[Human pose images with coordinates]

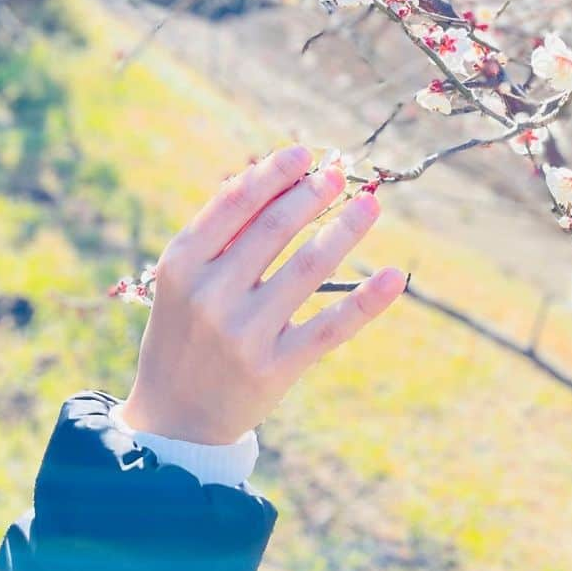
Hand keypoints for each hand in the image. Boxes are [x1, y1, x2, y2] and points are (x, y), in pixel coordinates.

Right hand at [120, 143, 405, 444]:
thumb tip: (266, 174)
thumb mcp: (183, 277)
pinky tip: (395, 276)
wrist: (176, 418)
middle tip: (339, 173)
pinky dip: (367, 301)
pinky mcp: (277, 369)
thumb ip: (219, 231)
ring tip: (370, 206)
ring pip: (308, 268)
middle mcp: (211, 295)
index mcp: (181, 263)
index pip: (234, 203)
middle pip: (273, 229)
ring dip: (345, 230)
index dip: (273, 174)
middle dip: (311, 194)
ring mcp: (245, 334)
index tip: (303, 152)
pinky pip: (331, 327)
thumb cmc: (184, 328)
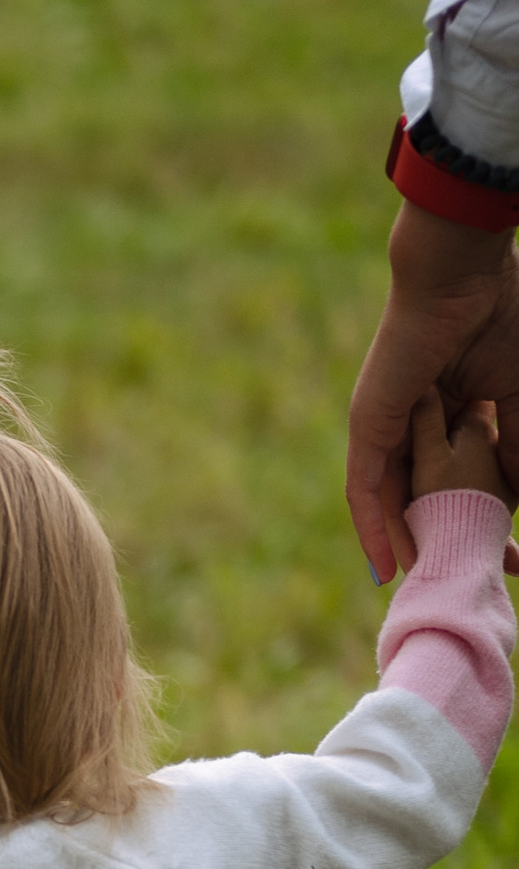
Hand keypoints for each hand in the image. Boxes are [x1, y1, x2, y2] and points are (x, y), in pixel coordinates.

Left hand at [346, 204, 518, 574]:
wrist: (462, 276)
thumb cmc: (497, 318)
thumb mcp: (516, 397)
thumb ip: (516, 446)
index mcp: (449, 416)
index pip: (462, 482)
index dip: (486, 521)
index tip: (514, 559)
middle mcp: (413, 428)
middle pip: (425, 499)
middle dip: (449, 543)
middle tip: (475, 584)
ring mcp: (387, 429)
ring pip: (392, 502)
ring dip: (410, 547)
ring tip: (425, 591)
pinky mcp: (369, 427)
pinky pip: (365, 488)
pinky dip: (372, 527)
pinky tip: (383, 567)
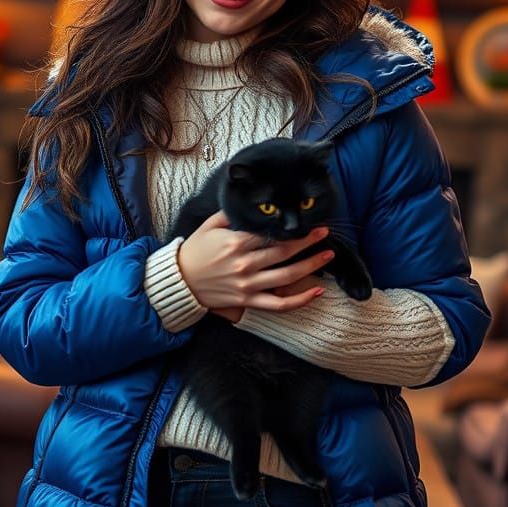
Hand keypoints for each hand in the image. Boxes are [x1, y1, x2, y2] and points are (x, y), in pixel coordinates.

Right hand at [177, 210, 332, 314]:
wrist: (179, 282)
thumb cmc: (194, 252)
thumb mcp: (208, 226)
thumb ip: (230, 214)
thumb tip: (249, 202)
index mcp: (236, 242)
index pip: (270, 232)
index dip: (290, 226)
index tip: (306, 220)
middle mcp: (245, 263)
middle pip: (284, 250)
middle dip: (308, 240)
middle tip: (325, 232)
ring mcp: (248, 284)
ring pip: (287, 276)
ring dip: (312, 265)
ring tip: (328, 255)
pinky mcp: (248, 301)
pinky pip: (278, 304)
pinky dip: (300, 300)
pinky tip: (317, 292)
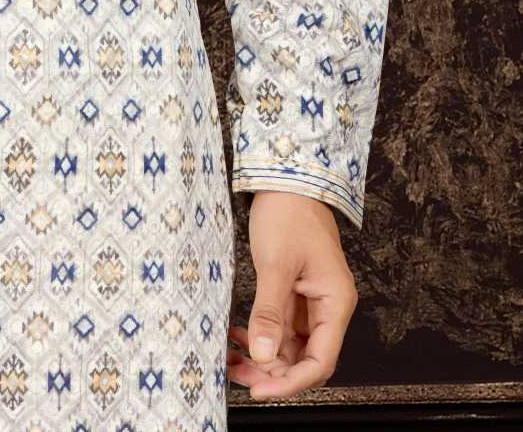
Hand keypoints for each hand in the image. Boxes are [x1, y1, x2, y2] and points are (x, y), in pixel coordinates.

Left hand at [226, 189, 358, 400]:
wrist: (287, 179)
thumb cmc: (289, 214)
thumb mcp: (276, 264)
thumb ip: (269, 312)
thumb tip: (262, 355)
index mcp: (335, 302)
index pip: (320, 361)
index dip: (292, 382)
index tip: (261, 389)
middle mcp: (328, 307)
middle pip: (305, 358)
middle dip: (272, 372)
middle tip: (238, 375)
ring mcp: (311, 302)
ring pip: (290, 346)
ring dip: (263, 357)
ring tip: (231, 360)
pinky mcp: (294, 293)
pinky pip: (280, 327)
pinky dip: (259, 335)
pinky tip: (237, 336)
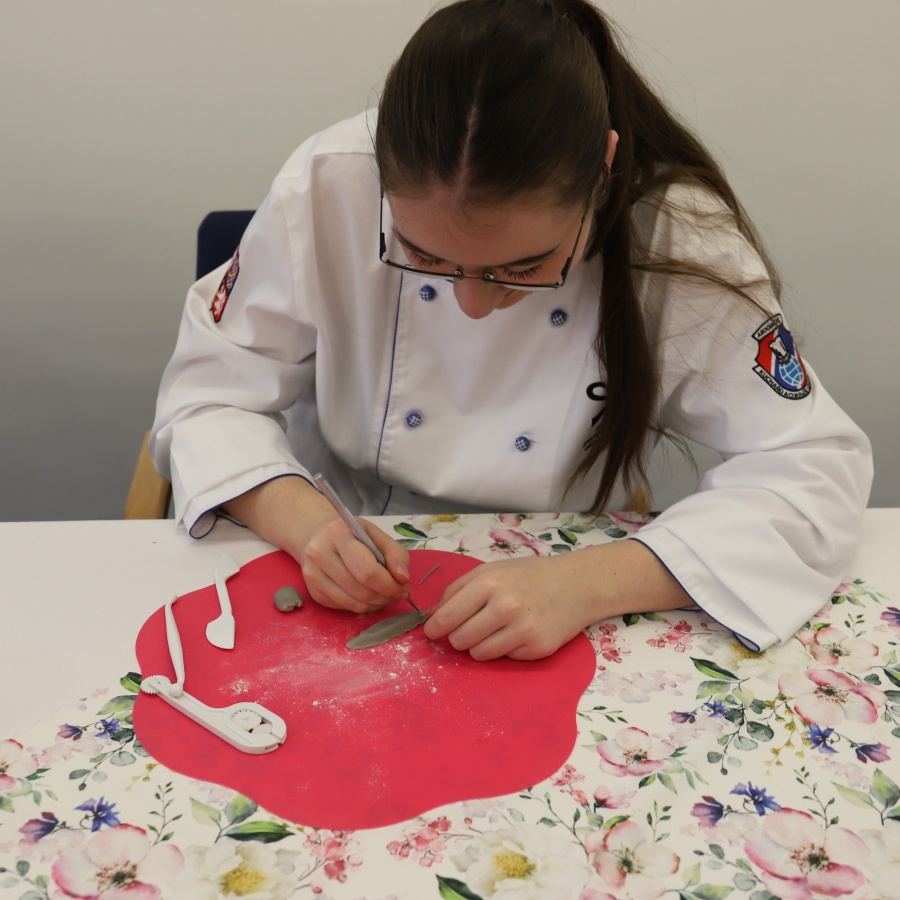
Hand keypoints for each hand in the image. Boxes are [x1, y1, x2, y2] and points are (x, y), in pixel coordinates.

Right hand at [300, 515, 411, 612]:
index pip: (367, 570)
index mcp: (337, 534)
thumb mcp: (376, 534)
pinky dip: (362, 606)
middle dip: (386, 596)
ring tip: (387, 595)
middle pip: (361, 590)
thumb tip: (403, 578)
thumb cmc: (352, 535)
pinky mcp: (314, 592)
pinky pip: (344, 607)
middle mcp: (319, 554)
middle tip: (399, 593)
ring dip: (376, 604)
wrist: (318, 536)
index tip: (404, 586)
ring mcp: (313, 575)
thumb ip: (395, 553)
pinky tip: (370, 596)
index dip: (390, 584)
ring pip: (353, 603)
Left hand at [423, 540, 692, 660]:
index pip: (446, 617)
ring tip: (493, 630)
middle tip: (468, 628)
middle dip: (458, 637)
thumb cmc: (528, 575)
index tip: (432, 632)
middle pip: (459, 640)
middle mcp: (504, 607)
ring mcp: (522, 630)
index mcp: (488, 583)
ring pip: (478, 654)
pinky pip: (504, 658)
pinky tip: (516, 633)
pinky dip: (504, 649)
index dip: (434, 628)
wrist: (576, 585)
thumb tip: (432, 617)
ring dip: (479, 646)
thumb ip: (458, 590)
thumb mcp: (491, 570)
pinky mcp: (536, 649)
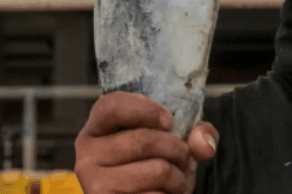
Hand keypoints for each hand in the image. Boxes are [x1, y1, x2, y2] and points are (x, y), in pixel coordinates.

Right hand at [75, 92, 218, 193]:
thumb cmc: (154, 167)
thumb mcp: (174, 142)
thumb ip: (195, 133)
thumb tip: (204, 143)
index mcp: (98, 129)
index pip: (112, 106)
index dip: (146, 110)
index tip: (169, 121)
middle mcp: (88, 155)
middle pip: (143, 140)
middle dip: (177, 149)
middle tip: (184, 156)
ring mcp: (94, 183)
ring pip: (156, 170)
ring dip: (179, 176)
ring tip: (177, 179)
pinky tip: (164, 193)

#### WHAT YOU WILL DO
Only the lines from the one with "index mcp: (488, 583)" through the last line of the records above are wanted, copied exactly and with pictures omitted.

#### EXERCISE RESPONSE
index mcp: (488, 583)
ring pip: (478, 654)
pinky pip: (504, 658)
pinky tip: (516, 633)
pinky dip: (504, 649)
index dip: (434, 628)
wrist: (576, 585)
thumb tip: (432, 617)
ring dip: (479, 646)
thumb ip: (458, 590)
thumb mcp: (491, 570)
pinky mcp: (536, 649)
Hand keypoints for each hand in the image. Boxes are [x1, y1, x2, y2] and points are (x, y), in pixel coordinates.

Right hand at [75, 92, 218, 193]:
thumb cmc: (154, 167)
thumb mcp: (174, 142)
thumb ip: (195, 133)
thumb tip: (204, 143)
index mcp: (98, 129)
index pip: (112, 106)
index dip: (146, 110)
index tip: (169, 121)
middle mcp: (88, 155)
middle pip: (143, 140)
middle dip: (177, 149)
middle tip: (184, 156)
ring mcp: (94, 183)
ring pip: (156, 170)
ring dip: (179, 176)
ring tip: (177, 179)
pinky tip: (164, 193)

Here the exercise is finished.